Technical Analysis: Roger Federer, The Show Is Not Over
Here are the exclusive images of Roger Federer’s Australian Open training session on the eve of his legendary run to Grand Slam title No. 18.
Only a few selected members of the press were fortunate to witness Roger Federer’s exclusive training session on court No. 2 at Melbourne Park on the eve of his extraordinary run to Grand Slam title No.18. Photographer Roberto Dell’Olivo managed to capture some truly magical moments throughout the behind-closed-doors session, during which the Swiss legend looked cheerful, eager to compete and extremely motivated. Let’s take a closer look at Roger’s masterclass performance.
Roger is stretching towards the center of the baseline while hitting a forehand. His projection towards the ball is starting from the right foot and then unleashing a distinctive swing with arm outstretched, while his left leg is simultaneously taking a lateral step. A few milliseconds after meeting the ball, Roger’s feet are yet to touch the ground: He is in fact hitting a forehand with dynamic step. His arm-leg coordination is truly spot-on and his eyes are carefully watching the ball.

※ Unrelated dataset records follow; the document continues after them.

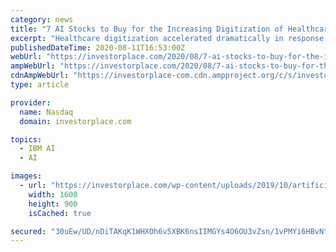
 ```yaml
---
category: news
title: "7 AI Stocks to Buy for the Increasing Digitization of Healthcare"
excerpt: "Healthcare digitization accelerated dramatically in response to the coronavirus pandemic, raising prospects for these AI stocks to buy."
publishedDateTime: 2020-08-11T16:53:00Z
webUrl: "https://investorplace.com/2020/08/7-ai-stocks-to-buy-for-the-increasing-digitization-of-healthcare/"
ampWebUrl: "https://investorplace.com/2020/08/7-ai-stocks-to-buy-for-the-increasing-digitization-of-healthcare/amp/"
cdnAmpWebUrl: "https://investorplace-com.cdn.ampproject.org/c/s/investorplace.com/2020/08/7-ai-stocks-to-buy-for-the-increasing-digitization-of-healthcare/amp/"
type: article

provider:
  name: Nasdaq
  domain: investorplace.com

topics:
  - IBM AI
  - AI

images:
  - url: "https://investorplace.com/wp-content/uploads/2019/10/artificial-intelligence.jpg"
    width: 1600
    height: 900
    isCached: true

secured: "30uEw/UD/nDiTAKqK1WHXOh6v5XBK6nsIIMGYs4O6OU3vZsn/1vPMYi6HBvNt3AOsCindWw1OZi0eAVxMa+tRhqSBUwwUe/tB0bnLR+9WSkN3De44xvyBjW6gvnaSEnCLTpNSiiCQ5Xkg9R9q9tlUGQG+5xK0YnrSyOEiM+uOio6EyWRjdIIHM+GDdW+NBHvkt+W8DsM8Zkh1MmlJE87A6BXiobfg9xg5QEK8Mk9phg/4f6NMKTE5Km4izq6rgSI/nFeXROEIcKsvLiwPaDgjyC/roKPMfjGlpY8xkgcYbk5XMYoQvGDluvTR1FMP42faNOtFPNwnfCokS7pYCOoVQ==;gH6nuwfFU02Ikc7GBR/ljQ=="
---
```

Immediately after Roger has made contact with the ball, his body weight is on the left foot. While following the point of contact, his eyes are closing for a moment and then quickly re-opening to observe the shot trajectory. The little adjustment step with the right foot is bringing Roger back to a frontal position facing the net. Absolute textbook material.
Roger is hitting a topspin backhand down-the-line in stylish fashion. Watch the external rotation of the forearm that is allowing him to hit the ball with topspin. Federer’s head continues to temporarily follow the point of contact for a millisecond with eyes half-closed even after his racquet has made contact with the ball. The transfer of the body weight to the ball is magnificent.
Roger is hitting a backhand from a lateral recovery position back to the center of the baseline. A very conservative follow-through is allowing Roger to maintain his balance. His wrist rotation is very controlled as well and his body weight is on the right foot, which is quickly raised to facilitate a smooth change of direction.
Roger is slicing his backhand with a nice little chip. His body weight is well-balanced and his shoulder turn is the key to a smooth slice. His upper body rotation is absolute perfection and his chest is facing the sideline while Roger is raising his racquet around shoulder height. He is also using his non-dominant hand on the throat of the racquet to aid the shoulder turn and to get his racquet into the right position until he begins the shot.
The picture on the left is showing Roger’s follow-through when hitting a splendidly aggressive forehand from inside the baseline. This image is perfectly showing his incredible balance at the end of the swing: Roger has just hit a frightening inside-out forehand and continues his follow-through until the racquet is touching his left arm. Despite a powerful motion in the upper part of his body and a forward thrust of his feet with fully dynamic suspension, Roger maintains an unreal balance throughout the entire action. His gesture almost looks delicate and graceful, in contrast with the tremendously heavy ball that the Swiss legend has just whacked. The picture on the right is showing a defensive backhand with a very nice upper arm-racquet action that is allowing Roger to hold his ground despite the depth of his opponent’s shot.
Here is the strongest asset in Federer’s game: The inside-out forehand with preparation, ball contact and follow-through from left to right. Roger’s left arm and eyes are searching the ball with great accuracy and his feet are about midway between parallel to the net and perpendicular to the back line. He is adopting a semi-open stance as he is drawing back his racquet with a standard backswing. His follow-through is very aggressive with an incredible upper body rotation and the jump is counterbalancing the power of the swing.
The middle frame is showing how Roger is meeting the ball just inside the sweet spot of his racquet to maximize the inside out effect. His upper body motion is allowing him to hit the shot with power and precision. He then continues to follow through while the racquet is swung around to his shoulder as he completes a legendary stroke.
The main reason behind Federer’s extraordinary performance at this year’s Australian Open was probably his relaxed attitude. He was always in very good spirit during his practice sessions, joking around with coach Ljubicic not only during breaks, but also while hitting the ball. The picture on the right is portraying Roger with a big smile on his face while he is starting his service motion, almost showing the happiness in hitting the ball like only he and a few others in tennis history have been able to do.